> To do: Could you continue the forum thread about a constrained integral from where it stops?

> Text for analysis:

Constrained Integral

• May 22nd 2008, 03:46 AM
chogo
Constrained Integral
I have a difficult integral to solve. I can do it numerically, except i have two rigid constraints on the integral bounds

Can someone suggest reading ares on either how to numerically solve this or analytically.

thanks

sam
• May 22nd 2008, 03:50 AM
mr fantastic
Quote:

Originally Posted by chogo
I have a difficult integral to solve. I can do it numerically, except i have two rigid constraints on the integral bounds

Can someone suggest reading ares on either how to numerically solve this or analytically.

thanks

sam

At the moment there's a third constraint making it impossible to give an answer: There's no integral ......

> Dataset content:
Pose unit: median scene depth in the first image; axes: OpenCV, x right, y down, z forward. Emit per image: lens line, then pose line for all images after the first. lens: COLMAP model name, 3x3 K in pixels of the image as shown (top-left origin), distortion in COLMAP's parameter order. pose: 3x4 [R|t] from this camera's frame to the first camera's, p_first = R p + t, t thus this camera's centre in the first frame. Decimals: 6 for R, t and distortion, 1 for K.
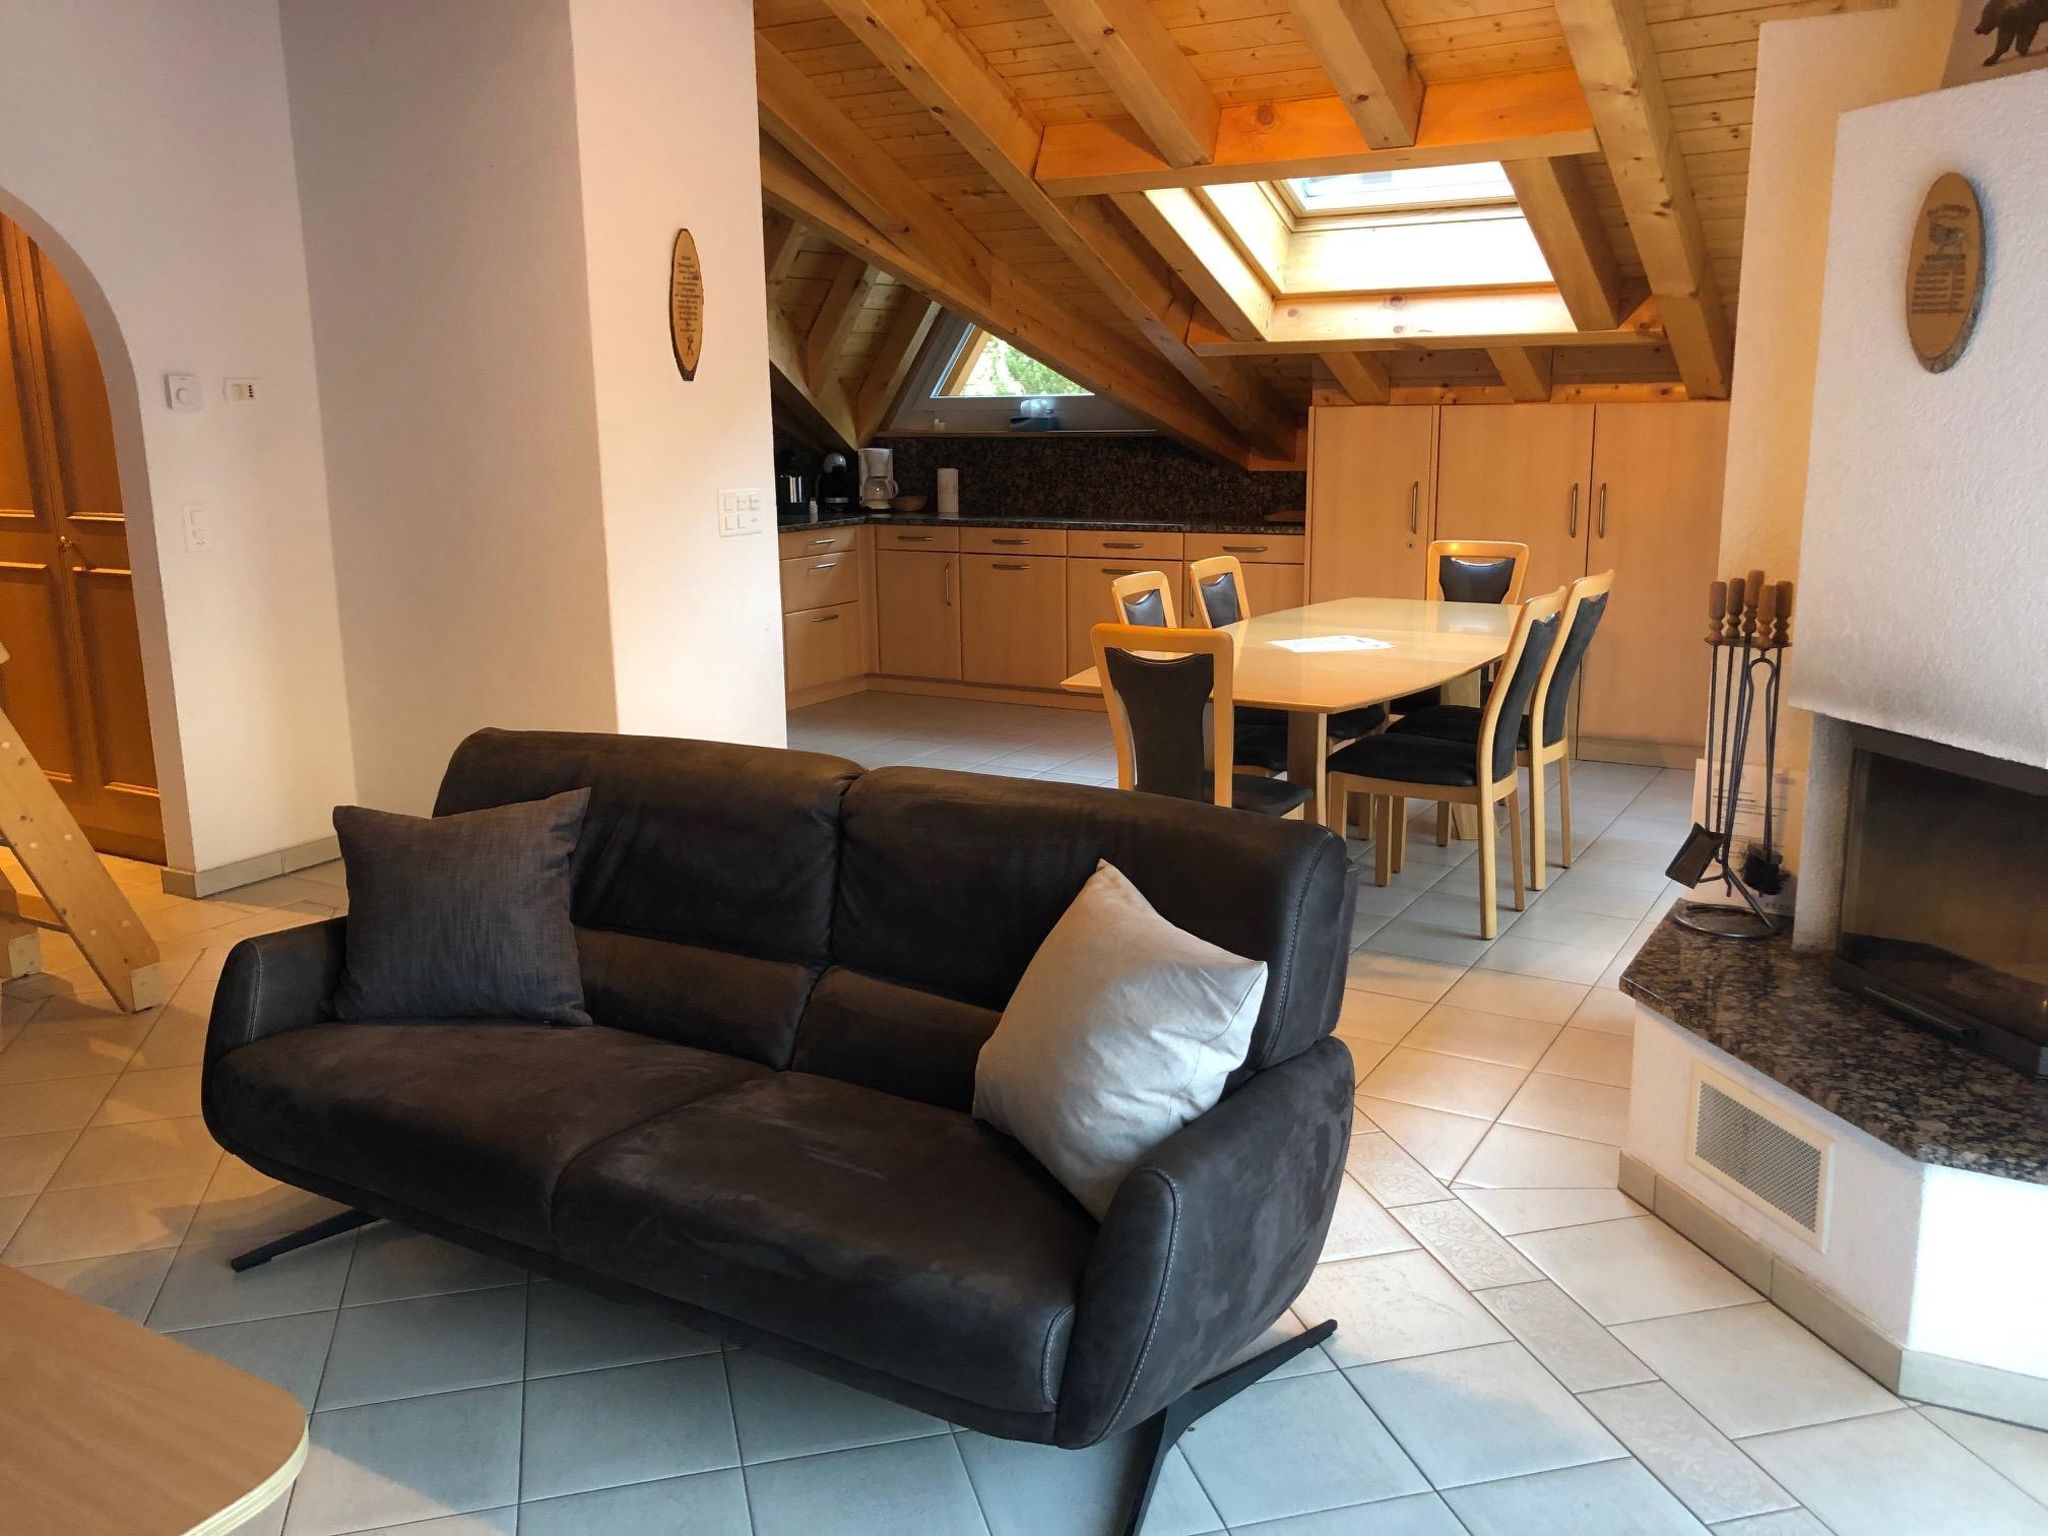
lens RADIAL K [[1671.8, 0, 1004.7], [0, 1671.8, 764.4], [0, 0, 1]] dist [0.032132, -0.045914]
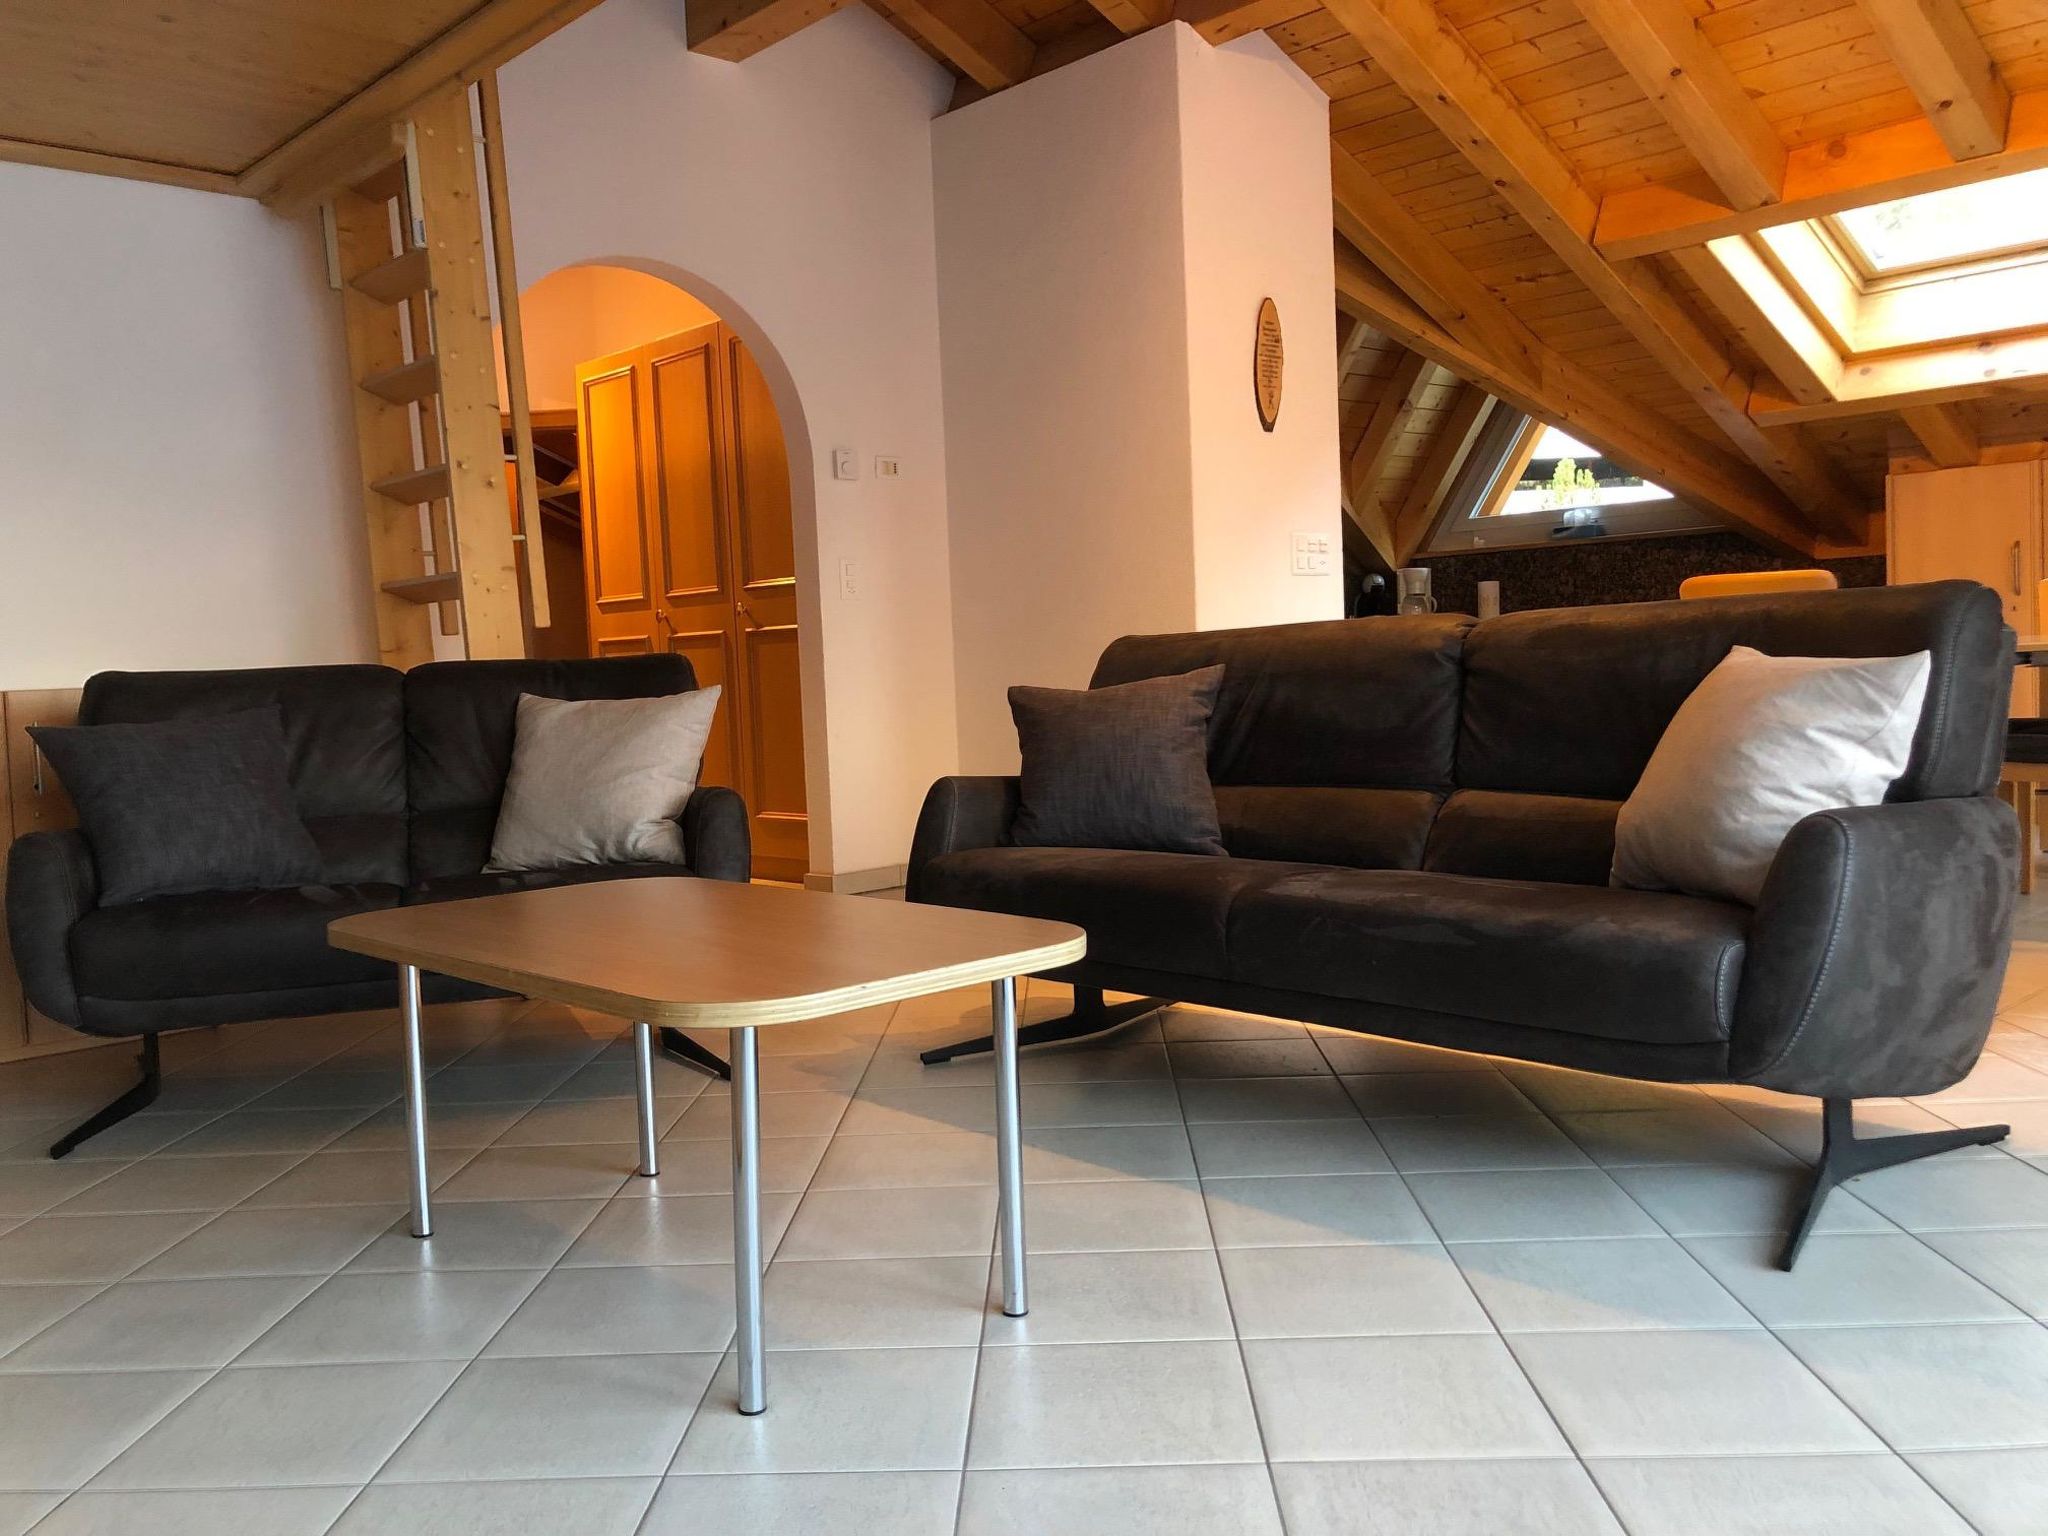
lens RADIAL K [[1671.8, 0, 1004.7], [0, 1671.8, 764.4], [0, 0, 1]] dist [0.032132, -0.045914]
pose [[0.957483, -0.009262, -0.288341, -0.039853], [-0.032129, 0.989843, -0.138485, 0.149337], [0.286695, 0.141862, 0.947460, -0.064347]]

> Result of the exercise:
• May 22nd 2008, 04:16 AM
chogo
$\displaystyle P(u<T_1<v | O_1,...,O_k,N) = A \int_u^v \int T_1^{O_1} \prod_{i=2}^k T_i^{O_i}$

k={1,2,3 or 4}

0<O<N

A is a constant

------- The bounds constraints for the second integral are

$\displaystyle \sum_{j=2}^k T_i \in [1-v,1-u]$

and

$\displaystyle 0 \leq T_i \leq 1 ~~ \forall = 2,...,k$
• May 22nd 2008, 05:07 AM
chogo
is that enough information?